Mathen adds that Karakatsanis’s participation will be equally fascinating.
Because of her previous experience as deputy attorney general of Ontario, Mathen says, Karakatsanis has an understanding of the kinds of issues weighed in decisions around prosecutions, an important skill considering that lack of prosecutorial guidelines is a key issue on the HIV-criminalization file.
AIDS Action Now’s Tim McCaskell agrees it will be a tough call but says the relatively restrained reputations of both new justices may be good news for HIV/AIDS activists.
“It may be a case where people who are a bit more conservative won’t want to go and overturn a Supreme Court ruling, in which case they would let [Cuerrier] stand and both Ontario and Manitoba would lose,” McCaskell says. “We would have some sort of determination of what could constitute significant risk.”
Regarding any decision on decriminalizing sex work, both Macfarlane and Mathen say the recent Insite decision is key.
Macfarlane says that if the anti-criminalization side can marshal substantial evidence to show that the law is harmful to women working in the sex industry, they may be successful.

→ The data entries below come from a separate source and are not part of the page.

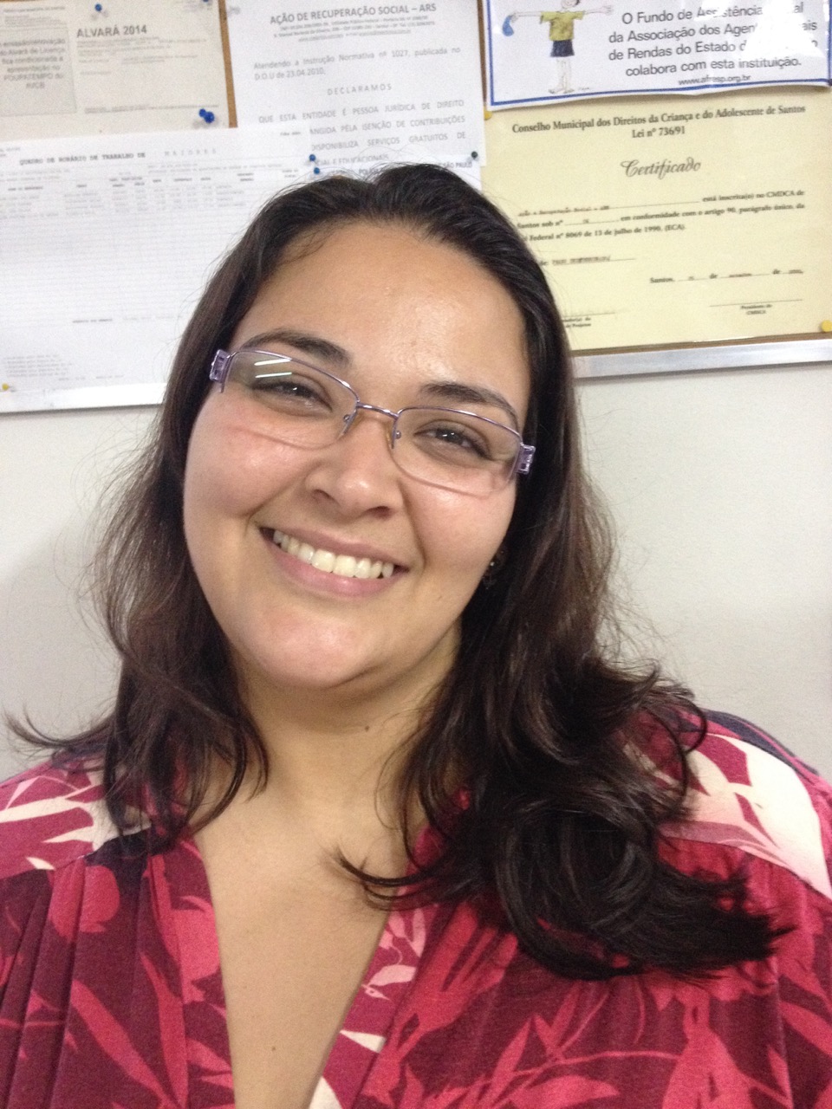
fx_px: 1122
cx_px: 416
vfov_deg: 52.6
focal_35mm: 35
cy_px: 554
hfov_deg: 40.7
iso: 400
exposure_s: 1/15
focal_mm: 4.28
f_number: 2.4
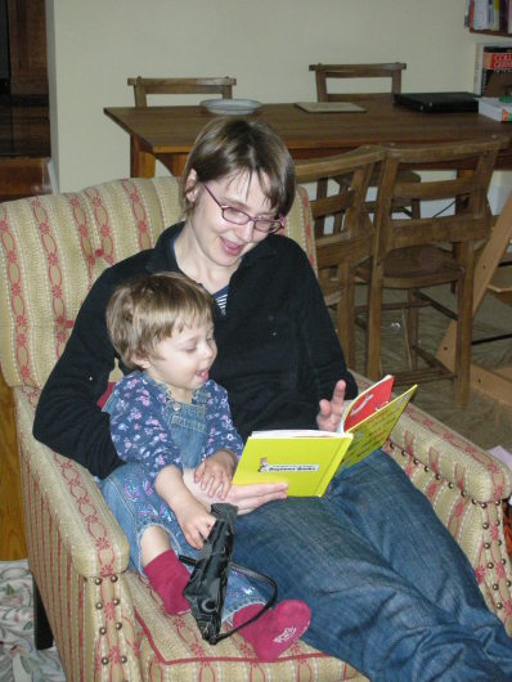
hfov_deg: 24.0
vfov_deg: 31.7
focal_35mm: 61
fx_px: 1202
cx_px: 256
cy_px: 341
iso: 383
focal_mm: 10.1
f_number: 3.7
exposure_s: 1/120
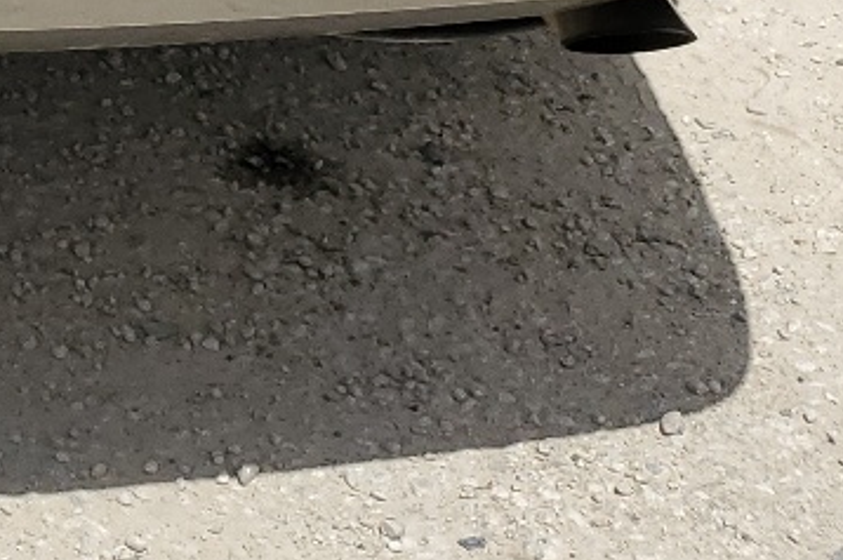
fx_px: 2831
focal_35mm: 121
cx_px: -483
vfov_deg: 10.1
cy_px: -722
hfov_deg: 15.4
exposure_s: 1/10000
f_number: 1.5
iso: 50
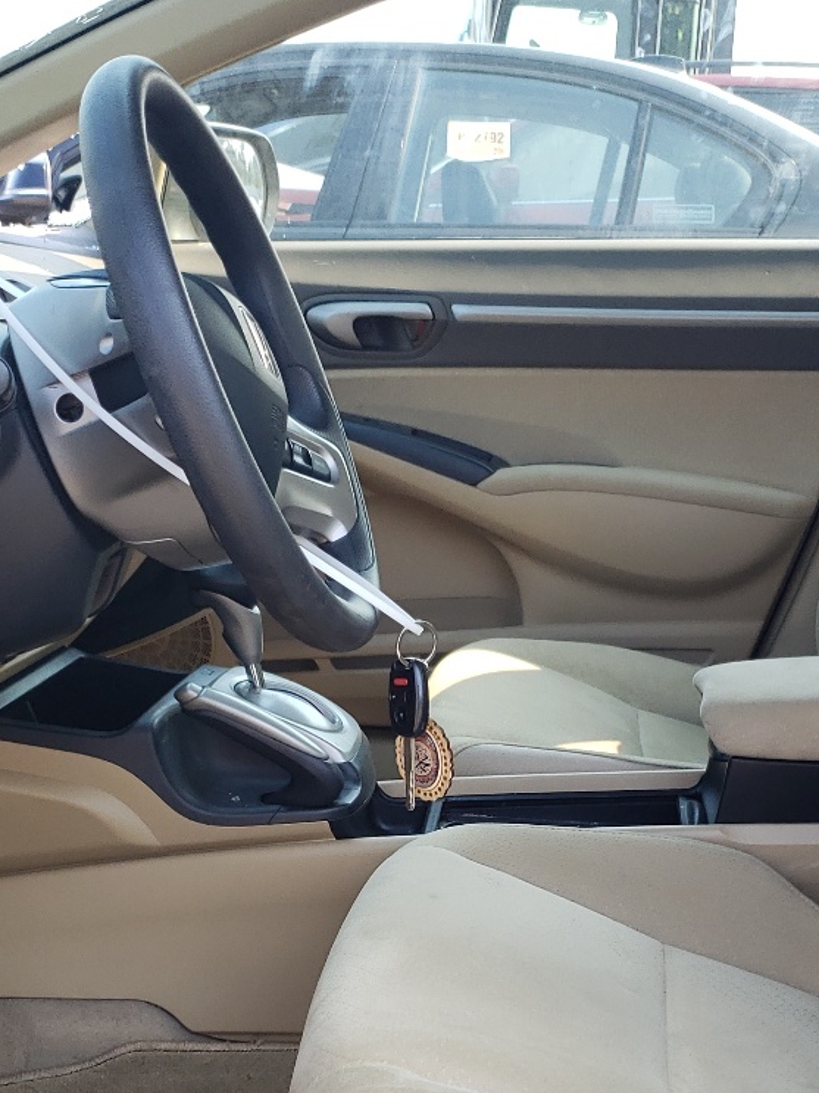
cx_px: 534
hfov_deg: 26.0
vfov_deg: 33.6
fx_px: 1767
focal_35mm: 56
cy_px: 834
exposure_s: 1/345
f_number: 1.5
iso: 50
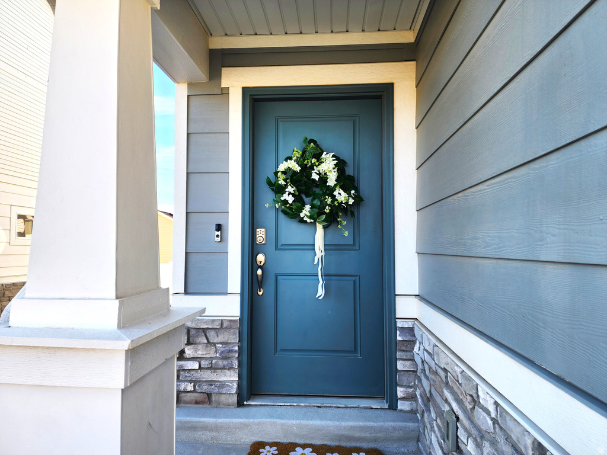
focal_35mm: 23
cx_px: 304
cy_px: 228
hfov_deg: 73.9
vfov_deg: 58.9
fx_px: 403
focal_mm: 6.4
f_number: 1.8
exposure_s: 1/194
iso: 12
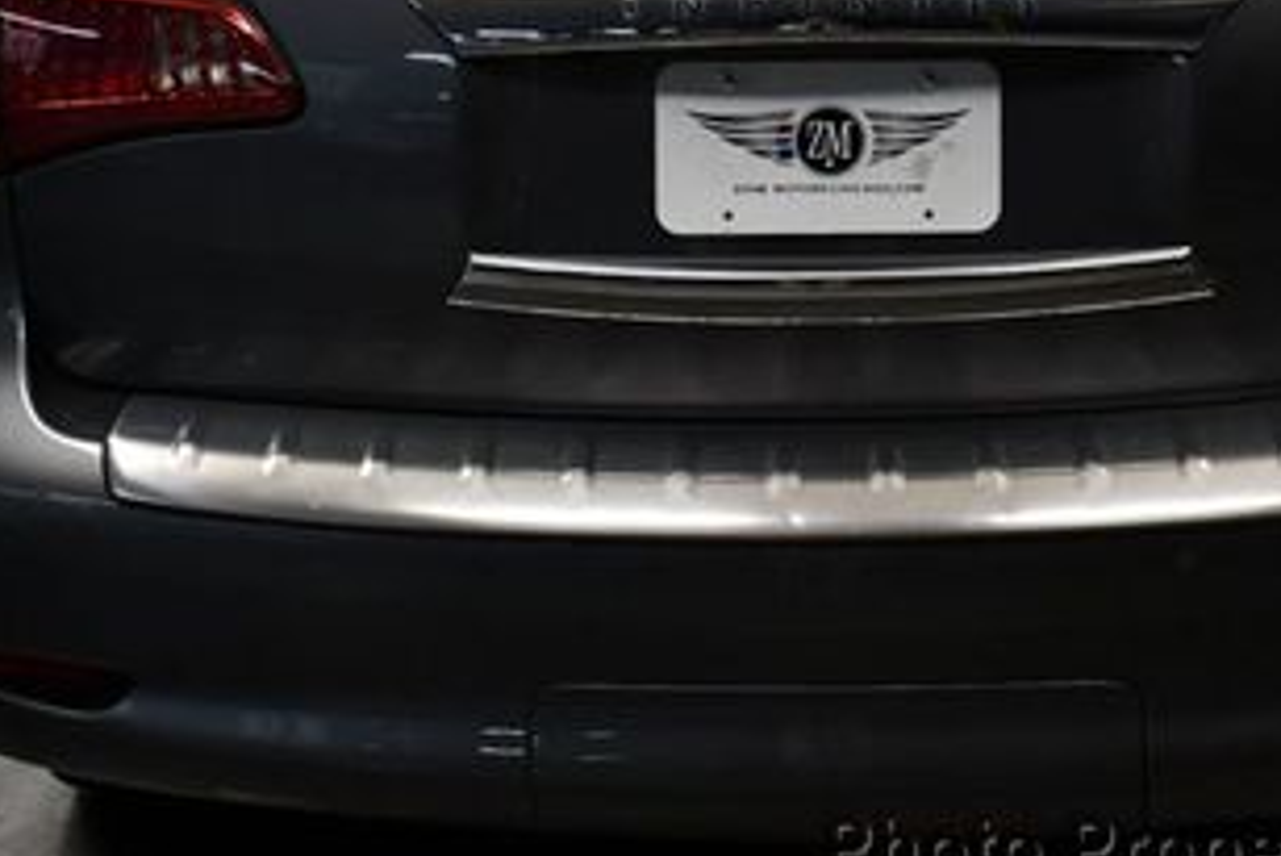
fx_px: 2670
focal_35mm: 75
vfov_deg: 17.8
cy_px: 33
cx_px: 772
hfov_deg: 26.9
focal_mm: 18
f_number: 3.5
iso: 800
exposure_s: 1/160
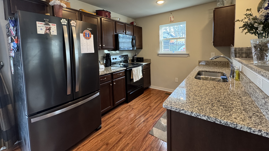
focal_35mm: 16
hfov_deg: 99.4
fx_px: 114
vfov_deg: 66.1
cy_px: 57
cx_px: 136
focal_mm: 2.22
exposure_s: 1/120
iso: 320
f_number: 2.2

“One of the things that benefited the parties who wanted to keep Insite open was because we had direct evidence in Canada of a particular case that Insite was beneficial,” Macfarlane says. “We don’t have the kind of counter-factual in Canada, because we haven’t allowed for decriminalization of prostitution in any area of the country, so we only have comparative evidence to go by, and I suspect the evidence relating to the harms of criminalizing prostitution – there’s probably less consensus over that evidence than with safe injection sites.
“At the same time,” Macfarlane adds, “I wouldn’t be surprised to see something very similar to Insite where they allow the government to heavily regulate, but they may strike down the Criminal Code provisions.”